Material for this exercise:
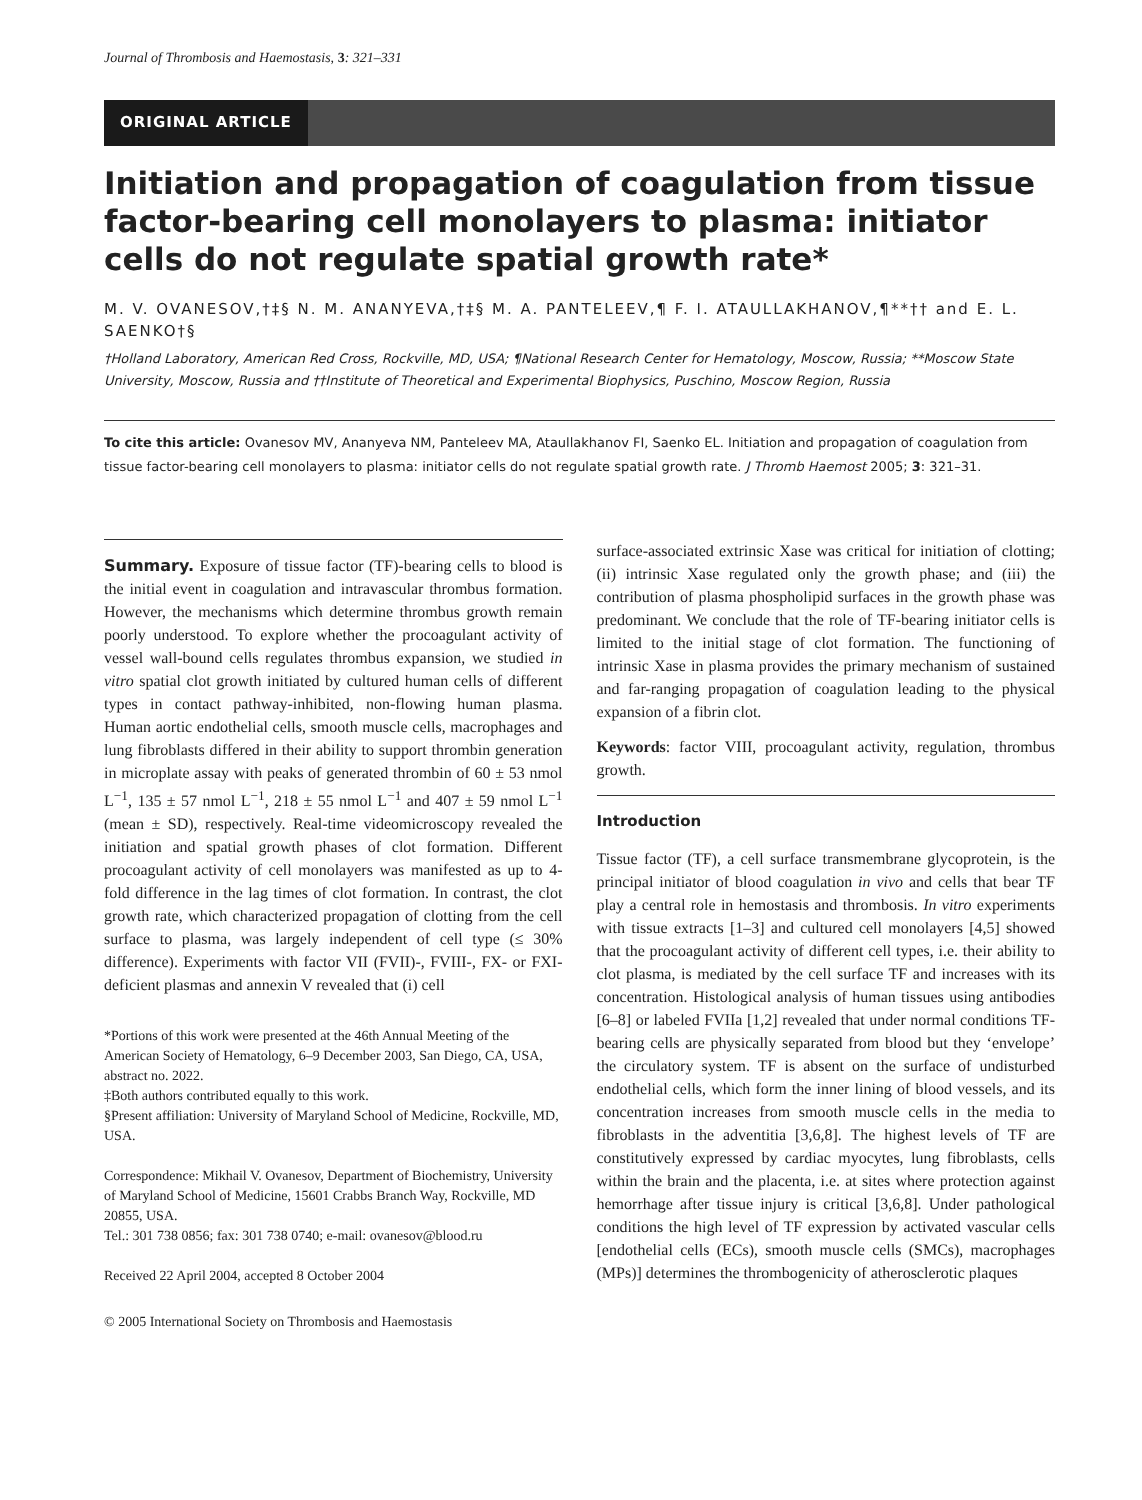Journal of Thrombosis and Haemostasis, 3: 321–331
ORIGINAL ARTICLE
Initiation and propagation of coagulation from tissue factor-bearing cell monolayers to plasma: initiator cells do not regulate spatial growth rate*
M. V. OVANESOV,†‡§ N. M. ANANYEVA,†‡§ M. A. PANTELEEV,¶ F. I. ATAULLAKHANOV,¶**†† and E. L. SAENKO†§
†Holland Laboratory, American Red Cross, Rockville, MD, USA; ¶National Research Center for Hematology, Moscow, Russia; **Moscow State University, Moscow, Russia and ††Institute of Theoretical and Experimental Biophysics, Puschino, Moscow Region, Russia
To cite this article: Ovanesov MV, Ananyeva NM, Panteleev MA, Ataullakhanov FI, Saenko EL. Initiation and propagation of coagulation from tissue factor-bearing cell monolayers to plasma: initiator cells do not regulate spatial growth rate. J Thromb Haemost 2005; 3: 321–31.
Summary. Exposure of tissue factor (TF)-bearing cells to blood is the initial event in coagulation and intravascular thrombus formation. However, the mechanisms which determine thrombus growth remain poorly understood. To explore whether the procoagulant activity of vessel wall-bound cells regulates thrombus expansion, we studied in vitro spatial clot growth initiated by cultured human cells of different types in contact pathway-inhibited, non-flowing human plasma. Human aortic endothelial cells, smooth muscle cells, macrophages and lung fibroblasts differed in their ability to support thrombin generation in microplate assay with peaks of generated thrombin of 60 ± 53 nmol L<sup>−1</sup>, 135 ± 57 nmol L<sup>−1</sup>, 218 ± 55 nmol L<sup>−1</sup> and 407 ± 59 nmol L<sup>−1</sup> (mean ± SD), respectively. Real-time videomicroscopy revealed the initiation and spatial growth phases of clot formation. Different procoagulant activity of cell monolayers was manifested as up to 4-fold difference in the lag times of clot formation. In contrast, the clot growth rate, which characterized propagation of clotting from the cell surface to plasma, was largely independent of cell type (≤ 30% difference). Experiments with factor VII (FVII)-, FVIII-, FX- or FXI-deficient plasmas and annexin V revealed that (i) cell
*Portions of this work were presented at the 46th Annual Meeting of the American Society of Hematology, 6–9 December 2003, San Diego, CA, USA, abstract no. 2022.
‡Both authors contributed equally to this work.
§Present affiliation: University of Maryland School of Medicine, Rockville, MD, USA.
Correspondence: Mikhail V. Ovanesov, Department of Biochemistry, University of Maryland School of Medicine, 15601 Crabbs Branch Way, Rockville, MD 20855, USA.
Tel.: 301 738 0856; fax: 301 738 0740; e-mail: ovanesov@blood.ru
Received 22 April 2004, accepted 8 October 2004
© 2005 International Society on Thrombosis and Haemostasis
surface-associated extrinsic Xase was critical for initiation of clotting; (ii) intrinsic Xase regulated only the growth phase; and (iii) the contribution of plasma phospholipid surfaces in the growth phase was predominant. We conclude that the role of TF-bearing initiator cells is limited to the initial stage of clot formation. The functioning of intrinsic Xase in plasma provides the primary mechanism of sustained and far-ranging propagation of coagulation leading to the physical expansion of a fibrin clot.
Keywords: factor VIII, procoagulant activity, regulation, thrombus growth.
Introduction
Tissue factor (TF), a cell surface transmembrane glycoprotein, is the principal initiator of blood coagulation in vivo and cells that bear TF play a central role in hemostasis and thrombosis. In vitro experiments with tissue extracts [1–3] and cultured cell monolayers [4,5] showed that the procoagulant activity of different cell types, i.e. their ability to clot plasma, is mediated by the cell surface TF and increases with its concentration. Histological analysis of human tissues using antibodies [6–8] or labeled FVIIa [1,2] revealed that under normal conditions TF-bearing cells are physically separated from blood but they ‘envelope’ the circulatory system. TF is absent on the surface of undisturbed endothelial cells, which form the inner lining of blood vessels, and its concentration increases from smooth muscle cells in the media to fibroblasts in the adventitia [3,6,8]. The highest levels of TF are constitutively expressed by cardiac myocytes, lung fibroblasts, cells within the brain and the placenta, i.e. at sites where protection against hemorrhage after tissue injury is critical [3,6,8]. Under pathological conditions the high level of TF expression by activated vascular cells [endothelial cells (ECs), smooth muscle cells (SMCs), macrophages (MPs)] determines the thrombogenicity of atherosclerotic plaques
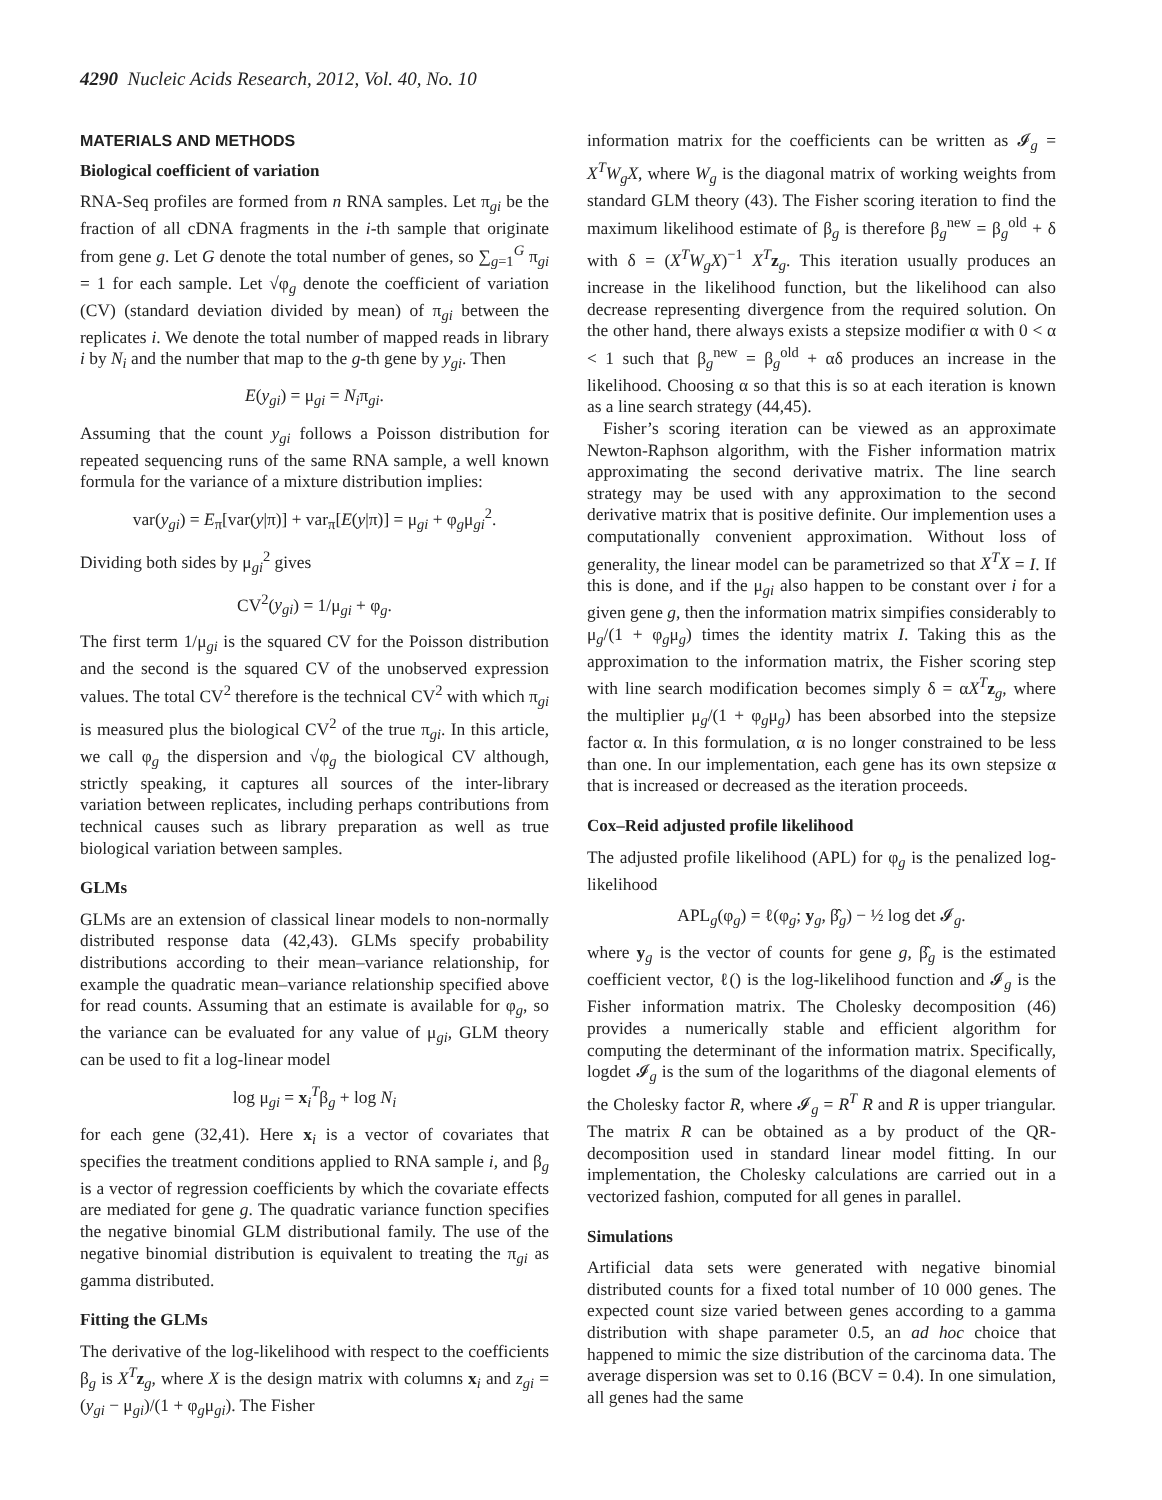4290 Nucleic Acids Research, 2012, Vol. 40, No. 10
MATERIALS AND METHODS
Biological coefficient of variation
RNA-Seq profiles are formed from n RNA samples. Let π<sub>gi</sub> be the fraction of all cDNA fragments in the i-th sample that originate from gene g. Let G denote the total number of genes, so ∑<sub>g=1</sub><sup>G</sup> π<sub>gi</sub> = 1 for each sample. Let √φ<sub>g</sub> denote the coefficient of variation (CV) (standard deviation divided by mean) of π<sub>gi</sub> between the replicates i. We denote the total number of mapped reads in library i by N<sub>i</sub> and the number that map to the g-th gene by y<sub>gi</sub>. Then
E(y<sub>gi</sub>) = μ<sub>gi</sub> = N<sub>i</sub>π<sub>gi</sub>.
Assuming that the count y<sub>gi</sub> follows a Poisson distribution for repeated sequencing runs of the same RNA sample, a well known formula for the variance of a mixture distribution implies:
var(y<sub>gi</sub>) = E<sub>π</sub>[var(y|π)] + var<sub>π</sub>[E(y|π)] = μ<sub>gi</sub> + φ<sub>g</sub>μ<sub>gi</sub><sup>2</sup>.
Dividing both sides by μ<sub>gi</sub><sup>2</sup> gives
CV<sup>2</sup>(y<sub>gi</sub>) = 1/μ<sub>gi</sub> + φ<sub>g</sub>.
The first term 1/μ<sub>gi</sub> is the squared CV for the Poisson distribution and the second is the squared CV of the unobserved expression values. The total CV<sup>2</sup> therefore is the technical CV<sup>2</sup> with which π<sub>gi</sub> is measured plus the biological CV<sup>2</sup> of the true π<sub>gi</sub>. In this article, we call φ<sub>g</sub> the dispersion and √φ<sub>g</sub> the biological CV although, strictly speaking, it captures all sources of the inter-library variation between replicates, including perhaps contributions from technical causes such as library preparation as well as true biological variation between samples.
GLMs
GLMs are an extension of classical linear models to non-normally distributed response data (42,43). GLMs specify probability distributions according to their mean–variance relationship, for example the quadratic mean–variance relationship specified above for read counts. Assuming that an estimate is available for φ<sub>g</sub>, so the variance can be evaluated for any value of μ<sub>gi</sub>, GLM theory can be used to fit a log-linear model
log μ<sub>gi</sub> = x<sub>i</sub><sup>T</sup>β<sub>g</sub> + log N<sub>i</sub>
for each gene (32,41). Here x<sub>i</sub> is a vector of covariates that specifies the treatment conditions applied to RNA sample i, and β<sub>g</sub> is a vector of regression coefficients by which the covariate effects are mediated for gene g. The quadratic variance function specifies the negative binomial GLM distributional family. The use of the negative binomial distribution is equivalent to treating the π<sub>gi</sub> as gamma distributed.
Fitting the GLMs
The derivative of the log-likelihood with respect to the coefficients β<sub>g</sub> is X<sup>T</sup> z<sub>g</sub>, where X is the design matrix with columns x<sub>i</sub> and z<sub>gi</sub> = (y<sub>gi</sub> − μ<sub>gi</sub>)/(1 + φ<sub>g</sub>μ<sub>gi</sub>). The Fisher
information matrix for the coefficients can be written as 𝓘<sub>g</sub> = X<sup>T</sup>W<sub>g</sub>X, where W<sub>g</sub> is the diagonal matrix of working weights from standard GLM theory (43). The Fisher scoring iteration to find the maximum likelihood estimate of β<sub>g</sub> is therefore β<sub>g</sub><sup>new</sup> = β<sub>g</sub><sup>old</sup> + δ with δ = (X<sup>T</sup>W<sub>g</sub>X)<sup>−1</sup> X<sup>T</sup> z<sub>g</sub>. This iteration usually produces an increase in the likelihood function, but the likelihood can also decrease representing divergence from the required solution. On the other hand, there always exists a stepsize modifier α with 0 < α < 1 such that β<sub>g</sub><sup>new</sup> = β<sub>g</sub><sup>old</sup> + αδ produces an increase in the likelihood. Choosing α so that this is so at each iteration is known as a line search strategy (44,45).
Fisher’s scoring iteration can be viewed as an approximate Newton-Raphson algorithm, with the Fisher information matrix approximating the second derivative matrix. The line search strategy may be used with any approximation to the second derivative matrix that is positive definite. Our implemention uses a computationally convenient approximation. Without loss of generality, the linear model can be parametrized so that X<sup>T</sup>X = I. If this is done, and if the μ<sub>gi</sub> also happen to be constant over i for a given gene g, then the information matrix simpifies considerably to μ<sub>g</sub>/(1 + φ<sub>g</sub>μ<sub>g</sub>) times the identity matrix I. Taking this as the approximation to the information matrix, the Fisher scoring step with line search modification becomes simply δ = αX<sup>T</sup> z<sub>g</sub>, where the multiplier μ<sub>g</sub>/(1 + φ<sub>g</sub>μ<sub>g</sub>) has been absorbed into the stepsize factor α. In this formulation, α is no longer constrained to be less than one. In our implementation, each gene has its own stepsize α that is increased or decreased as the iteration proceeds.
Cox–Reid adjusted profile likelihood
The adjusted profile likelihood (APL) for φ<sub>g</sub> is the penalized log-likelihood
APL<sub>g</sub>(φ<sub>g</sub>) = ℓ(φ<sub>g</sub>; y<sub>g</sub>, β̂<sub>g</sub>) − ½ log det 𝓘<sub>g</sub>.
where y<sub>g</sub> is the vector of counts for gene g, β̂<sub>g</sub> is the estimated coefficient vector, ℓ() is the log-likelihood function and 𝓘<sub>g</sub> is the Fisher information matrix. The Cholesky decomposition (46) provides a numerically stable and efficient algorithm for computing the determinant of the information matrix. Specifically, logdet 𝓘<sub>g</sub> is the sum of the logarithms of the diagonal elements of the Cholesky factor R, where 𝓘<sub>g</sub> = R<sup>T</sup> R and R is upper triangular. The matrix R can be obtained as a by product of the QR-decomposition used in standard linear model fitting. In our implementation, the Cholesky calculations are carried out in a vectorized fashion, computed for all genes in parallel.
Simulations
Artificial data sets were generated with negative binomial distributed counts for a fixed total number of 10 000 genes. The expected count size varied between genes according to a gamma distribution with shape parameter 0.5, an ad hoc choice that happened to mimic the size distribution of the carcinoma data. The average dispersion was set to 0.16 (BCV = 0.4). In one simulation, all genes had the same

Exercise requirements: In the listing above, find the line containing "E(y<sub>gi</sub>) = μ<sub>gi</sub>" and the line containing "CV<sup>2</sup>(y<sub>gi</sub>) = 1/μ<sub>gi</sub>", then quote both, plus every line between them, exactly as written.

Exercise output:
E(y<sub>gi</sub>) = μ<sub>gi</sub> = N<sub>i</sub>π<sub>gi</sub>.
Assuming that the count y<sub>gi</sub> follows a Poisson distribution for repeated sequencing runs of the same RNA sample, a well known formula for the variance of a mixture distribution implies:
var(y<sub>gi</sub>) = E<sub>π</sub>[var(y|π)] + var<sub>π</sub>[E(y|π)] = μ<sub>gi</sub> + φ<sub>g</sub>μ<sub>gi</sub><sup>2</sup>.
Dividing both sides by μ<sub>gi</sub><sup>2</sup> gives
CV<sup>2</sup>(y<sub>gi</sub>) = 1/μ<sub>gi</sub> + φ<sub>g</sub>.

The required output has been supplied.